Microsoft, IBM, and other IT titans are patenting brainwave-reading technologies they aim to employ in creating a technological ecosystem that works with our brains rather than against them, reports The Huffington Post. Their aim is to improve productivity. How great it would be, for example, to be able to block distracting notifications when we need to really focus.
Our consumption behaviors are also being affected by neurotechnology. Consumer-research behemoth Nielsen has an entire neuroscience division dedicated to measuring consumers at their most fundamental level — their brain activity. Nielsen patents show neurotechnology applications incorporating multidisciplinary approaches with other cutting-edge technologies such as virtual reality systems, and even how these same research approaches could be used to improve home-based healthcare.

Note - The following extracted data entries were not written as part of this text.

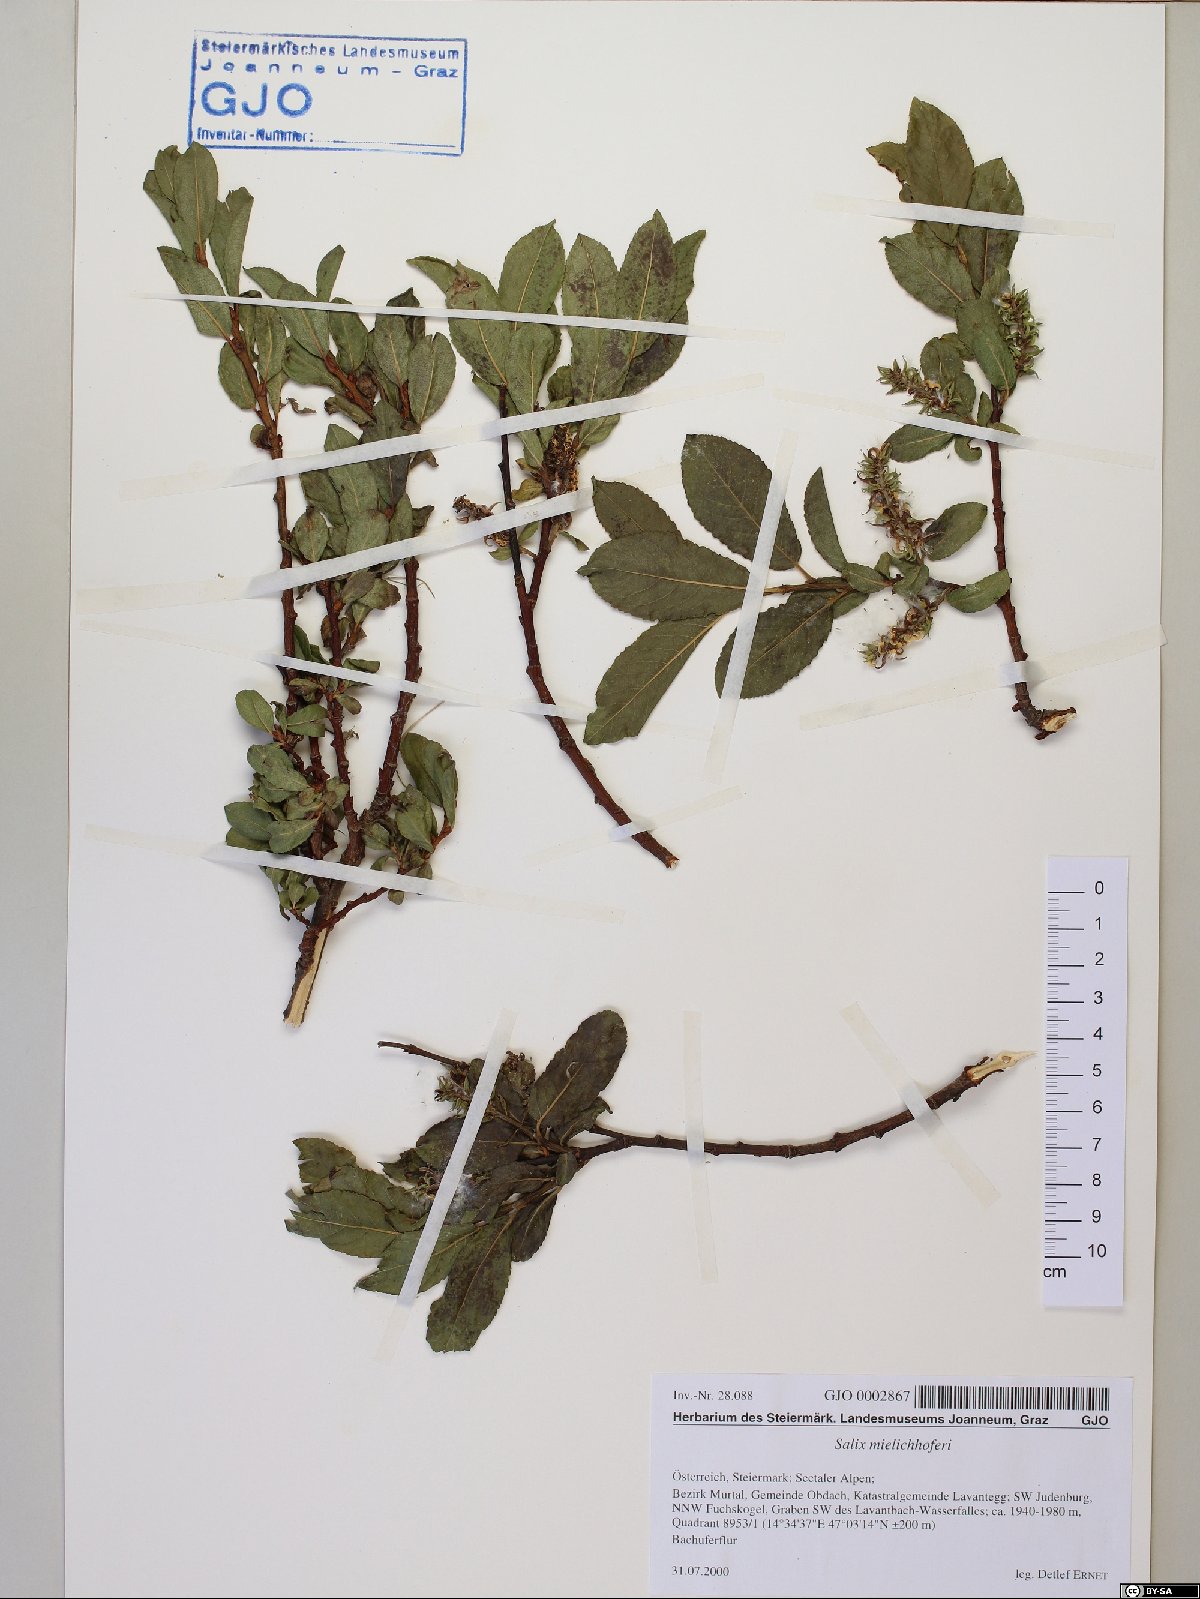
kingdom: Plantae
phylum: Tracheophyta
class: Magnoliopsida
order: Malpighiales
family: Salicaceae
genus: Salix
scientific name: Salix mielichhoferi
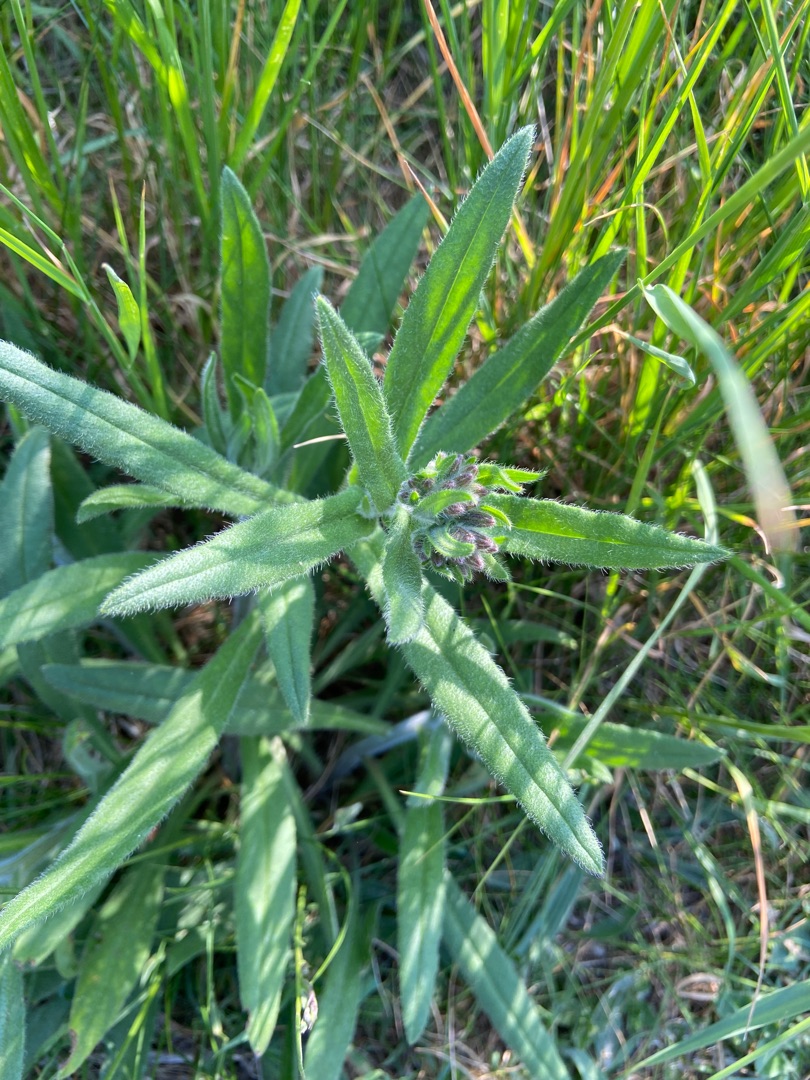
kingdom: Plantae
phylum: Tracheophyta
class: Magnoliopsida
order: Boraginales
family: Boraginaceae
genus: Anchusa
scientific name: Anchusa officinalis
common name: Læge-oksetunge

But neurotechnology isn’t just geared towards monitoring brain activity. Significant venture funding and patent activity is being directed at products that can enhance brain functioning through neurocognitive training and through cutting-edge (and not fully tested) magnetic and electrical stimulation devices. While ten of the twenty top neurotech IP holders are publicly traded companies, start-up Thync raised $13M dollars from Khosla Ventures and other investors in 2014 to commercialize transcranial stimulation as the “new coffee” for a mainstream audience.
[Neurotechnology] is a disruptive force that will impact major parts of every industry, creating new opportunities for entrepreneurs, companies, and investors on the cutting edge to take leadership roles in upgrading entertainment, health, education, wellness and more.